There are various reasons why an app fails to update even after receiving a forced update command from the server. Some realistic reasons include salespeople setting up the device and logging out of the Apple or Android account, or part-timers turning off the message without knowing what it is.

Nevertheless, a forced update function is essential for an API server that communicates with the app. It's the only function among the various protocols of the legacy API server that is utilized until the end. Therefore, if you're launching an app for the first time, it's good to define and implement a forced update specification for the app and API server from the start.

Forced updates can be implemented in various ways. The OS provides it at the platform API level, but sometimes it doesn't work if the store account is logged out or the store app is an old version, so it should also be controllable at the server level. In cases like this, where updates are done by region or need to be distinguished by business entity, it's good to have room to filter by the logged-in user's ID. Additionally, when implementing the forced update UX in the app, if you only implement a popup that covers the UI, there may be cases where it communicates normally with the server, claiming to be in a normal operating state. Therefore, it's advisable to implement it so that some functions are definitely stopped in the app.

Fortunately, in this case, the legacy server allowed forced updates to be adjusted by user ID, so the burden on the CS team could be appropriately managed.

Release, and after

The interesting point of the Recode project is that the more users who don't notice any changes after the release, the more successful it is. Yes, it successfully went unnoticed by anyone. After Recode, the product team's release cycle started to operate normally.
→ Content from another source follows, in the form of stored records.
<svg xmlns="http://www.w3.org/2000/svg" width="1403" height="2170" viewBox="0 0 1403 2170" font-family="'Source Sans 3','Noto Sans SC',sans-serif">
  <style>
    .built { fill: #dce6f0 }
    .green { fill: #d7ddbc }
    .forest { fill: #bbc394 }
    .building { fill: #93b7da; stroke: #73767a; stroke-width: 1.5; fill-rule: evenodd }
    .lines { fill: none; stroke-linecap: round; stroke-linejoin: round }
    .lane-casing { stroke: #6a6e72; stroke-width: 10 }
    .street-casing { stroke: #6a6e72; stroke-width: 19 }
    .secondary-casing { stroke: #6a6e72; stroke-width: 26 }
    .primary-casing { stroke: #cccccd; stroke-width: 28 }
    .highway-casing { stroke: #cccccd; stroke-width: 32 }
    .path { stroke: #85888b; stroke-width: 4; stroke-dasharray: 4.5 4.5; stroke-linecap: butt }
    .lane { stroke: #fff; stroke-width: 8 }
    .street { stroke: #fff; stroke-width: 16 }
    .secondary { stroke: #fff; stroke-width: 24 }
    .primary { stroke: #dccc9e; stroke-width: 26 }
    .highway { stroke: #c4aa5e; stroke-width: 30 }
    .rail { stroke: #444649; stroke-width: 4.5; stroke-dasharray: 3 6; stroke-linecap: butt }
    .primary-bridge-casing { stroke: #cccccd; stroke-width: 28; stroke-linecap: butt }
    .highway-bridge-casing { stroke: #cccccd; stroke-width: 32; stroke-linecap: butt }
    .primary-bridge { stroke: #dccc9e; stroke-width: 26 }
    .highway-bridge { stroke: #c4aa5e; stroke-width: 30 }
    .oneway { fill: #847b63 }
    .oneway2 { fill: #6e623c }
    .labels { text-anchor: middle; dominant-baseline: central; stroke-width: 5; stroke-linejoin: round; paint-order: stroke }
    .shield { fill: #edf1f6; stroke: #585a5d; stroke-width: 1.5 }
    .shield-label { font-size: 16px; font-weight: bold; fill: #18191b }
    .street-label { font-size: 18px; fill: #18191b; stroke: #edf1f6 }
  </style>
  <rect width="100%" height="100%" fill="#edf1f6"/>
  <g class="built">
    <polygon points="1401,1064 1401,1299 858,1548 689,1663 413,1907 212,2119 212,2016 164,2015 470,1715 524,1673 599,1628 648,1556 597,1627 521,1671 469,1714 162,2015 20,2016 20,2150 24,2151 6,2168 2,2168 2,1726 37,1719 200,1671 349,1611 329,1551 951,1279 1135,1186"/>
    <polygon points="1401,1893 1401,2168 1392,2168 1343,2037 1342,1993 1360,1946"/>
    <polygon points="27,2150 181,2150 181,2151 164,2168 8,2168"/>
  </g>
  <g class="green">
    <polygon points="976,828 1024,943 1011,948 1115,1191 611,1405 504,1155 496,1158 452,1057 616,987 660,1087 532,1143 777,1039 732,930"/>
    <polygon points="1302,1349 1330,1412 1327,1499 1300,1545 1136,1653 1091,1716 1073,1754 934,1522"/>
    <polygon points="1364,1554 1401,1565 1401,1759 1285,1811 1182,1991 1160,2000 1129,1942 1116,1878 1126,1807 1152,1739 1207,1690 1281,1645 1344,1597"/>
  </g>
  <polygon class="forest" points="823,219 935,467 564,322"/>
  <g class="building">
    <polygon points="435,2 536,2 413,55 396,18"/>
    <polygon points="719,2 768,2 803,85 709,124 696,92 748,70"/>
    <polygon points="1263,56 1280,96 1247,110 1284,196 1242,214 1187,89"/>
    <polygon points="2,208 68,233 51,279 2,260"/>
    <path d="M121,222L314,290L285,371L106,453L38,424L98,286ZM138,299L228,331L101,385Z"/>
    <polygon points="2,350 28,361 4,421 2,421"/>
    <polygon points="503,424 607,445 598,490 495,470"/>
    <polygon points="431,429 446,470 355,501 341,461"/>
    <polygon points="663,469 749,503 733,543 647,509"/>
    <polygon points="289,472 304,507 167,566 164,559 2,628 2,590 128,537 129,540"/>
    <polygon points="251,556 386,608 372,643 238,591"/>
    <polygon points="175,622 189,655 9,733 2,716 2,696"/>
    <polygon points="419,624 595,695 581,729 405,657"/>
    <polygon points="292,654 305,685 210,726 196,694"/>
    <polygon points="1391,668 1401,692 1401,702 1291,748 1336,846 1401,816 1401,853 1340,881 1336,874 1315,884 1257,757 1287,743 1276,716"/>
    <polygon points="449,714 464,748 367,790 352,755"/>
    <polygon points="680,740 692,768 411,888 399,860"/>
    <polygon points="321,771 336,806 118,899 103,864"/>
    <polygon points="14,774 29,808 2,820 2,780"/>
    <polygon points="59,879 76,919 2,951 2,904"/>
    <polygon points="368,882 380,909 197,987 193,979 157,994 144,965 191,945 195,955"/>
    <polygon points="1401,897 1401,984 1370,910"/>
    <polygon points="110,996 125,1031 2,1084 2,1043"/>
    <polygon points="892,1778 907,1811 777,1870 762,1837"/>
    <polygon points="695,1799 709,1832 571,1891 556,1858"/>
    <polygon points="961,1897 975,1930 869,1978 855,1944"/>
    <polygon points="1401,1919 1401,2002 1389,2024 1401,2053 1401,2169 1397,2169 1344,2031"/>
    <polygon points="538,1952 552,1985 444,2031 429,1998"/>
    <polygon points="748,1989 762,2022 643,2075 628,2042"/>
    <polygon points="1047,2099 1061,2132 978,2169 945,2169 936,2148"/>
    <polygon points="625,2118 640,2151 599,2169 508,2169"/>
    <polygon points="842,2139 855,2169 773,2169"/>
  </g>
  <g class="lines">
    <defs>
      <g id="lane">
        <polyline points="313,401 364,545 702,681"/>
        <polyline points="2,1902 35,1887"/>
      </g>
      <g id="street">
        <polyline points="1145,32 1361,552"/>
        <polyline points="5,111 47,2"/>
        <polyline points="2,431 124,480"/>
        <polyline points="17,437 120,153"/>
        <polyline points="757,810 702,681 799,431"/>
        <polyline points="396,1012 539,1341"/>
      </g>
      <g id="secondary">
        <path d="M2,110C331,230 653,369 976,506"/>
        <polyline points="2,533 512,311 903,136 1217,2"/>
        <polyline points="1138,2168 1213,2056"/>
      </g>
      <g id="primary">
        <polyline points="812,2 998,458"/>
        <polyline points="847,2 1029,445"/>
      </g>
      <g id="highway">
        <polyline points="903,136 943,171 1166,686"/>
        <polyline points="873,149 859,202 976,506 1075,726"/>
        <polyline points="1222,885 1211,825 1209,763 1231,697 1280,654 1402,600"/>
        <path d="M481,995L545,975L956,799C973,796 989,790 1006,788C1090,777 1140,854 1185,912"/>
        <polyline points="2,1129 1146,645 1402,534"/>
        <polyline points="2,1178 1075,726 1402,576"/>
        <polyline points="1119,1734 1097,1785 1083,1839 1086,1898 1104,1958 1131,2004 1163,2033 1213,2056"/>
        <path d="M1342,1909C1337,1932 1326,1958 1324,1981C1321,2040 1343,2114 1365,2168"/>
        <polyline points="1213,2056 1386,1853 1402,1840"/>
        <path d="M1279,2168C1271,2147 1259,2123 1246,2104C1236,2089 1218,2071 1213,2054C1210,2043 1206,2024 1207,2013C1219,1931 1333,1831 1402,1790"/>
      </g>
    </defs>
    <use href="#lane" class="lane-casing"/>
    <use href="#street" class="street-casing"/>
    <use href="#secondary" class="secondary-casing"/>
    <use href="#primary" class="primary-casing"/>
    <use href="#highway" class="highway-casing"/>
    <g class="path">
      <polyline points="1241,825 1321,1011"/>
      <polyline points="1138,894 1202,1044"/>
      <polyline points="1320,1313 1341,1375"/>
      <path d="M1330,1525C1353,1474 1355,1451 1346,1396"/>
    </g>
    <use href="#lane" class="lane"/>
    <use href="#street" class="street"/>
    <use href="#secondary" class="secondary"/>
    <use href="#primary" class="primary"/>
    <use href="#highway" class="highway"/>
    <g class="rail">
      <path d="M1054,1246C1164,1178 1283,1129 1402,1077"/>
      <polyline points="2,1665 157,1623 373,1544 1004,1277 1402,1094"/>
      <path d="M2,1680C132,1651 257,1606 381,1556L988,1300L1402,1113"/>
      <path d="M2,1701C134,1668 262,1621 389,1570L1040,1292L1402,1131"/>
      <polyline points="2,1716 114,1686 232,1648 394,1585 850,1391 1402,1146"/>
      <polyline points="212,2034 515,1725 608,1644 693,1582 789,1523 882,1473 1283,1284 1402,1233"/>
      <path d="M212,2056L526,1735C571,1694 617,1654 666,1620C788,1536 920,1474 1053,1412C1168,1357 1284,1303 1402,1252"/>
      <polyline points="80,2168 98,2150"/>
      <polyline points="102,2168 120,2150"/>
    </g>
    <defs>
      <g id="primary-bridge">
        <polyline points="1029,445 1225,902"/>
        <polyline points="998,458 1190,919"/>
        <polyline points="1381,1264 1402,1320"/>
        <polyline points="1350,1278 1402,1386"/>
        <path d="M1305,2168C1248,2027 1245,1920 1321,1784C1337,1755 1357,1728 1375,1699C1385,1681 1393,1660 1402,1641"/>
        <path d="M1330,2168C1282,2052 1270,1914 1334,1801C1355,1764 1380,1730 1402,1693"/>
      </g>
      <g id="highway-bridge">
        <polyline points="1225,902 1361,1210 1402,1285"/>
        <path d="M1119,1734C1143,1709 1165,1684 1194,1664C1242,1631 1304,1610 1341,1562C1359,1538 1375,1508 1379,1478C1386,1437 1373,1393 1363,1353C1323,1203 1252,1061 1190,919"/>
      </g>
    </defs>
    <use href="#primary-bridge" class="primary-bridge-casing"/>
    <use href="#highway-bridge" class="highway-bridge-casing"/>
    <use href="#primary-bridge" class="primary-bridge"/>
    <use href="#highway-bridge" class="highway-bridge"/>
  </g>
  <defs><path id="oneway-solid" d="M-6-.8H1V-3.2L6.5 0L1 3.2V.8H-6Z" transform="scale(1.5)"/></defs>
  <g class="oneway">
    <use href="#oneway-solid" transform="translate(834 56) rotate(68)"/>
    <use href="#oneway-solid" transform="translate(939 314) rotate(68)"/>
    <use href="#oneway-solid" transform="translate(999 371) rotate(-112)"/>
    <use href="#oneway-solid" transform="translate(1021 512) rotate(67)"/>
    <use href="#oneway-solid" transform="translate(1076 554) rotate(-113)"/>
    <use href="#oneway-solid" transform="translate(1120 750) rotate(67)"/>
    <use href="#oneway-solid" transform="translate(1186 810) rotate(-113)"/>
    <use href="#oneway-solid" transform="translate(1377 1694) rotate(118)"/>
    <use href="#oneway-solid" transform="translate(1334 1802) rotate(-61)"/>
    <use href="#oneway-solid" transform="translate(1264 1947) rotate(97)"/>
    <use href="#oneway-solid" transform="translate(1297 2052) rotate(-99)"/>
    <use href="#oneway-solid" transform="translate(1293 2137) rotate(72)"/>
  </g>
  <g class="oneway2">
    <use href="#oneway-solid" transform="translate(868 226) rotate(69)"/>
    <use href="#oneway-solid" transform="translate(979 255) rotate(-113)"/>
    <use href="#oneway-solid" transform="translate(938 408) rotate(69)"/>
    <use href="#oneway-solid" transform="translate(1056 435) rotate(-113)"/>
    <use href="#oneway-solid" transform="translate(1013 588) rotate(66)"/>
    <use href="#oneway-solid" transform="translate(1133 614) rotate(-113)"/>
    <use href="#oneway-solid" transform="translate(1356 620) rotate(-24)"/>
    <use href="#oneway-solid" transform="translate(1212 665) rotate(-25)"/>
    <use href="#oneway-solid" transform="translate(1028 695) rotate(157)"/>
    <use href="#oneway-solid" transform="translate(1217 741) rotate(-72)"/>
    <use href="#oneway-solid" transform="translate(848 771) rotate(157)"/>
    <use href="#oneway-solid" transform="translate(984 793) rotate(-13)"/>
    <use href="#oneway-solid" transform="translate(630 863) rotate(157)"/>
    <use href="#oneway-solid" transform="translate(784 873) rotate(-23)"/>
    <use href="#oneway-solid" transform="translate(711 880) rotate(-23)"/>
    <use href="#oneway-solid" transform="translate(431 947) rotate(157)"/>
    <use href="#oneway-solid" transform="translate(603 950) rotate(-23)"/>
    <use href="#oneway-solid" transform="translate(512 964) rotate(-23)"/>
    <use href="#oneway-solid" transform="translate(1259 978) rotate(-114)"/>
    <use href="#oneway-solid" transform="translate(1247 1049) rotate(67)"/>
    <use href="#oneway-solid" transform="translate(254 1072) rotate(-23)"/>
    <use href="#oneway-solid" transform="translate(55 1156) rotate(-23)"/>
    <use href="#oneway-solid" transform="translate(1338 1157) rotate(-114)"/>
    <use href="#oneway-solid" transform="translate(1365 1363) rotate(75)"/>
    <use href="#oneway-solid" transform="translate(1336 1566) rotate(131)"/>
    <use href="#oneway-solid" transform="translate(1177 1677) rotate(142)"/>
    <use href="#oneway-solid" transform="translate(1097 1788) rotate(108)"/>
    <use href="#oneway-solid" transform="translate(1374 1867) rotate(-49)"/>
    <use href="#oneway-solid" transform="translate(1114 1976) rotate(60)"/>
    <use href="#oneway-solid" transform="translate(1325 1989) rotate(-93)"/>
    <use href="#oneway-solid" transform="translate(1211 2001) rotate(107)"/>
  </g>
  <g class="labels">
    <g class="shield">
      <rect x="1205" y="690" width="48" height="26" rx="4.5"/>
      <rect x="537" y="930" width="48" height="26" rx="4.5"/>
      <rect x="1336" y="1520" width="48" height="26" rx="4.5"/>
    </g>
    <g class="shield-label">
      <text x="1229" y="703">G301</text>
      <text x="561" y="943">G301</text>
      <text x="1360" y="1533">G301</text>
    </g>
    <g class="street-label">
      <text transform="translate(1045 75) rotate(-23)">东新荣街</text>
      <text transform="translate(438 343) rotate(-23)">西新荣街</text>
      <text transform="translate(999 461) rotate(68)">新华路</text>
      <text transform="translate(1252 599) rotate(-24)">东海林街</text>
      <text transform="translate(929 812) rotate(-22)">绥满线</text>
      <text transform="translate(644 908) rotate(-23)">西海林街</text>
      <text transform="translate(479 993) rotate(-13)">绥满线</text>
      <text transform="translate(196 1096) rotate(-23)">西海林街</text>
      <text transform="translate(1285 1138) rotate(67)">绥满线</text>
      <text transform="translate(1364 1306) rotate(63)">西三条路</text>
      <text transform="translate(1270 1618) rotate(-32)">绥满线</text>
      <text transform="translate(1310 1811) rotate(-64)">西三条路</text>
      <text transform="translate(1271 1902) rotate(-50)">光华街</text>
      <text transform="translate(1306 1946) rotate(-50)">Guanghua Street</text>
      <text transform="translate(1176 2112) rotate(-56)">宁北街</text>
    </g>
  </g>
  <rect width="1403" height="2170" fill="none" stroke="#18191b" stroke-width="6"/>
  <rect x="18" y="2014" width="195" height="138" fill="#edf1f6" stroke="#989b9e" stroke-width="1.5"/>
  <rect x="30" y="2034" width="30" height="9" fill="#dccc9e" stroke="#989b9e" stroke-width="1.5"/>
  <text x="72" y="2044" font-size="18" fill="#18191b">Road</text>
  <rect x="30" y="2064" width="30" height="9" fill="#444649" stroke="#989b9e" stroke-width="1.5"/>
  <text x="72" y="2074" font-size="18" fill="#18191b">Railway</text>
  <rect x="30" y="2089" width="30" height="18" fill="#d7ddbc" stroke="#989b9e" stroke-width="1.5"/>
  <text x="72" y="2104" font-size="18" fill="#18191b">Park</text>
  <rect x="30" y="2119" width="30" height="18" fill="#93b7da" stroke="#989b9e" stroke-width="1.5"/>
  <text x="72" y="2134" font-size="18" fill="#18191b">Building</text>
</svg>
It was implemented with the architecture and technology set that the team most wanted, and security issues were resolved. We are releasing every three weeks and occasionally doing hotfixes, raising the head number over 10 times according to HeadVer, and moving forward.

Recode is a step back for two steps forward. Once started, no requirements can be implemented for three months. To endure this period, it's necessary to discuss and reach agreements on strategies with various teams, including the development team. There are many hurdles to overcome.

Nevertheless, the reason for starting the Recode project was to gain the development team's confidence in the architecture. There may be various criteria for judging the soundness of software development, but among them, the development team's confidence in the architecture is more important than anything else. With that confidence, high-quality software can be released regularly. Recode is a radical but most certain way to gain such confidence.

  1. For more details on quality requirements, refer to Define the Quality Attributes in Design It!: From Programmer to Software Architect, a book that I've translated to Korean and had published in 2021.